Work to complete
1. According to the text on disability inclusion, how tall was Mace Bugen?
2. Rewrite part of the text on disability inclusion, changing "Philadelphia" to "Pittsburgh". Begin at the words "Gabrielle Kaplan-Mayer directs" and stop after "special needs parents.".
** begin Selected passage **
Gabrielle Kaplan-Mayer directs Jewish Learning Venture’s Whole Community Inclusion which fosters inclusion of people with disabilities through the Philadelphia Jewish community. She loves writing/editing for “The New Normal” and for WHYY’s newsworks. Her latest book The Little Gate Crasher is a memoir of her Great-Uncle Mace Bugen, a self-made millionaire and celebrity selfie-artist who was 43 inches tall and was chosen for this year’s Jewish Disability Awareness & Inclusion Month Book Selections. She’s recently shared an ELI Talk on Standing With Families Raising Kids With Disabilities and has released a journal designed for special needs parents.
Yeshivat Maale Gilboa, a popular destination for study for both American students on their gap year between high school and college and Israeli students post-army service, has created a program for young people who have Asperger Syndrome and may not be able to study in a traditional yeshiva setting.
While specialised classrooms available in the public school system allow many of these individuals to attend standard high schools, at the completion of high school many of these students are unable to find their niche. Often the army is unwilling to draft them, and the Yeshivot and Mechinot (pre-army academies) are not equipped to accept them into their standard programs.
** end Selected passage **
** begin Material provided **
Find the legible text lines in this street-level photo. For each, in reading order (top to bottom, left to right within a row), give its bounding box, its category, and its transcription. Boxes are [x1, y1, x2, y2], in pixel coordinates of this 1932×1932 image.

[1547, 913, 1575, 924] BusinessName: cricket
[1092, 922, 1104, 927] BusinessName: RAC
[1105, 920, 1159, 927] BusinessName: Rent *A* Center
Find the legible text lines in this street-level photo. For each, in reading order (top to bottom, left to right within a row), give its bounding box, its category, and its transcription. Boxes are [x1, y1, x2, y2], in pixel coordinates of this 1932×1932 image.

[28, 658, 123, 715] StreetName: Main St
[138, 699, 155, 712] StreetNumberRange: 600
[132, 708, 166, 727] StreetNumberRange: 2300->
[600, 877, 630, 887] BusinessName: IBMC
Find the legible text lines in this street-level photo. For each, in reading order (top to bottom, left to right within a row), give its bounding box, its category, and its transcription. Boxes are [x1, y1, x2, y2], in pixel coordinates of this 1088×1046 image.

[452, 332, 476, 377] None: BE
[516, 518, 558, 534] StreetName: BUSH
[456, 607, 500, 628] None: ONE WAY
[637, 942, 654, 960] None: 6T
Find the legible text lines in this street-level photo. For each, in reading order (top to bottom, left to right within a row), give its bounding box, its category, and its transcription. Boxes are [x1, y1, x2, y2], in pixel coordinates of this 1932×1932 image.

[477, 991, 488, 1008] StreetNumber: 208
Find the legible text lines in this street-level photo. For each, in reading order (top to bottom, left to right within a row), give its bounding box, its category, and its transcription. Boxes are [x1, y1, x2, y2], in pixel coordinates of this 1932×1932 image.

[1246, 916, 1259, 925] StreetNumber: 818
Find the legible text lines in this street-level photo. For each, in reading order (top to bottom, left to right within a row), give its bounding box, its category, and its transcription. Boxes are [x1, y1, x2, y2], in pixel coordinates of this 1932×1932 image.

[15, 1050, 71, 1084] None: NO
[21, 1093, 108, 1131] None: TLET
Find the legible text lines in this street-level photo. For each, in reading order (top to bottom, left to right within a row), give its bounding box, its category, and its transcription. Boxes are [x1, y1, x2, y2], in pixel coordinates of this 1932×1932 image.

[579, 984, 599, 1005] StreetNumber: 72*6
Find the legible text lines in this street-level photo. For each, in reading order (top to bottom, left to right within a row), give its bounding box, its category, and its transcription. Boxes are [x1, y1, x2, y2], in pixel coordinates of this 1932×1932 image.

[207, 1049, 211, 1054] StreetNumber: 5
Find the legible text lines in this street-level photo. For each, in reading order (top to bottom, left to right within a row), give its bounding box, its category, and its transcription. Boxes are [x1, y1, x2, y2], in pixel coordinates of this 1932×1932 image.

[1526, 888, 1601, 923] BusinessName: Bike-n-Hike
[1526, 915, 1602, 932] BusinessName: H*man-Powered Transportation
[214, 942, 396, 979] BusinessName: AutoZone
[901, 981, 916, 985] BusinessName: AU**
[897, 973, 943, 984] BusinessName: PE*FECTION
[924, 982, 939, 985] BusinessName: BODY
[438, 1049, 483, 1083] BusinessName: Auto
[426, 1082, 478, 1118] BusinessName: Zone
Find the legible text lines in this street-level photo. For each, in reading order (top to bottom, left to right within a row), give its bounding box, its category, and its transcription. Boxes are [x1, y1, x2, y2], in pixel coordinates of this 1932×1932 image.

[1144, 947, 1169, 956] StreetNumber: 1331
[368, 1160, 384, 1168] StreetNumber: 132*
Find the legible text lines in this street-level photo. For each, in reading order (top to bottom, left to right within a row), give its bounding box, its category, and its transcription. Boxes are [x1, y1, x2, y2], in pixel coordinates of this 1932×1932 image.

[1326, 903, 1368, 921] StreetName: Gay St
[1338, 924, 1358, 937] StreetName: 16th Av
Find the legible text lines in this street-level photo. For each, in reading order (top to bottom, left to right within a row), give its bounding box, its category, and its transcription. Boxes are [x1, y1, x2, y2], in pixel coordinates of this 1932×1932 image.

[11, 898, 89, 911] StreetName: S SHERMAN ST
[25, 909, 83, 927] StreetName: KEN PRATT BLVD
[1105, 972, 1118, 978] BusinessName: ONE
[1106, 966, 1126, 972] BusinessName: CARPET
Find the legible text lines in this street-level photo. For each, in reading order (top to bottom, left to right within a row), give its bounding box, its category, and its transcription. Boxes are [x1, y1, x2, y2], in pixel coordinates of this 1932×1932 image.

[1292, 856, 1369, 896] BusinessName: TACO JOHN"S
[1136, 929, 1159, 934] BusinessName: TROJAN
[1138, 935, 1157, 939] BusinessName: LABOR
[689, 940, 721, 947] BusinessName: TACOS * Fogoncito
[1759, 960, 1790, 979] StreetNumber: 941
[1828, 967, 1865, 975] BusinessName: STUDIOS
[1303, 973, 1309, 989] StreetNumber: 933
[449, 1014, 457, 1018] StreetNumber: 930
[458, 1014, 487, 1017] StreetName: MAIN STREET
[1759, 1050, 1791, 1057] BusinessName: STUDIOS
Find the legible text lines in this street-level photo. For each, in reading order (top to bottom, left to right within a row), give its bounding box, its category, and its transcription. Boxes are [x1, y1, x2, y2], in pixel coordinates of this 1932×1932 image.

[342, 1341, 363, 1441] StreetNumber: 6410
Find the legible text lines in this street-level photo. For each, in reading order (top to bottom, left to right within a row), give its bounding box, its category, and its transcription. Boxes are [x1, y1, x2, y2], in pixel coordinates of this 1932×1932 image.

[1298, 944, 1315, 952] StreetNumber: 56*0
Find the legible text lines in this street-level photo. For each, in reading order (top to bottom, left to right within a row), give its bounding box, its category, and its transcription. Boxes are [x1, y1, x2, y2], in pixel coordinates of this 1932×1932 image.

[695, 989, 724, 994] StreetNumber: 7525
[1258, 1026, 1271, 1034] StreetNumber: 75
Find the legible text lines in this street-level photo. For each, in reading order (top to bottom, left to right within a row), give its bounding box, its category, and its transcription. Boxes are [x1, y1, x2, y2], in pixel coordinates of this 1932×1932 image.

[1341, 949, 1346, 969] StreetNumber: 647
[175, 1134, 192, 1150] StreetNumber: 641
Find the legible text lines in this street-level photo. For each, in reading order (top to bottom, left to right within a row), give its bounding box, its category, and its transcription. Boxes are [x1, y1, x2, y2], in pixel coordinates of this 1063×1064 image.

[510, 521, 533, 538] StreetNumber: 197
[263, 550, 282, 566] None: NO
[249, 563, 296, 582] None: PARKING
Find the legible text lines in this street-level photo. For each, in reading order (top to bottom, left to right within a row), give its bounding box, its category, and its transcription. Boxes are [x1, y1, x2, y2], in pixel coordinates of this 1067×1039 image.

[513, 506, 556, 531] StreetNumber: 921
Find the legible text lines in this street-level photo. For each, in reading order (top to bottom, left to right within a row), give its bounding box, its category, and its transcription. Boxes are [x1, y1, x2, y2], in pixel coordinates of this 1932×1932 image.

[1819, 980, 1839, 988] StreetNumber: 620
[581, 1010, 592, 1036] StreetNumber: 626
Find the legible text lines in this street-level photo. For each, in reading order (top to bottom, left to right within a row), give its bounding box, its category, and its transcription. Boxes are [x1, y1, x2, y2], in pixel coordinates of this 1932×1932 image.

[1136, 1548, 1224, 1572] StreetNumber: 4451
** end Material provided **
Responses by task
1. 43 inches

2.
Gabrielle Kaplan-Mayer directs Jewish Learning Venture’s Whole Community Inclusion which fosters inclusion of people with disabilities through the Pittsburgh Jewish community. She loves writing/editing for “The New Normal” and for WHYY’s newsworks. Her latest book The Little Gate Crasher is a memoir of her Great-Uncle Mace Bugen, a self-made millionaire and celebrity selfie-artist who was 43 inches tall and was chosen for this year’s Jewish Disability Awareness & Inclusion Month Book Selections. She’s recently shared an ELI Talk on Standing With Families Raising Kids With Disabilities and has released a journal designed for special needs parents.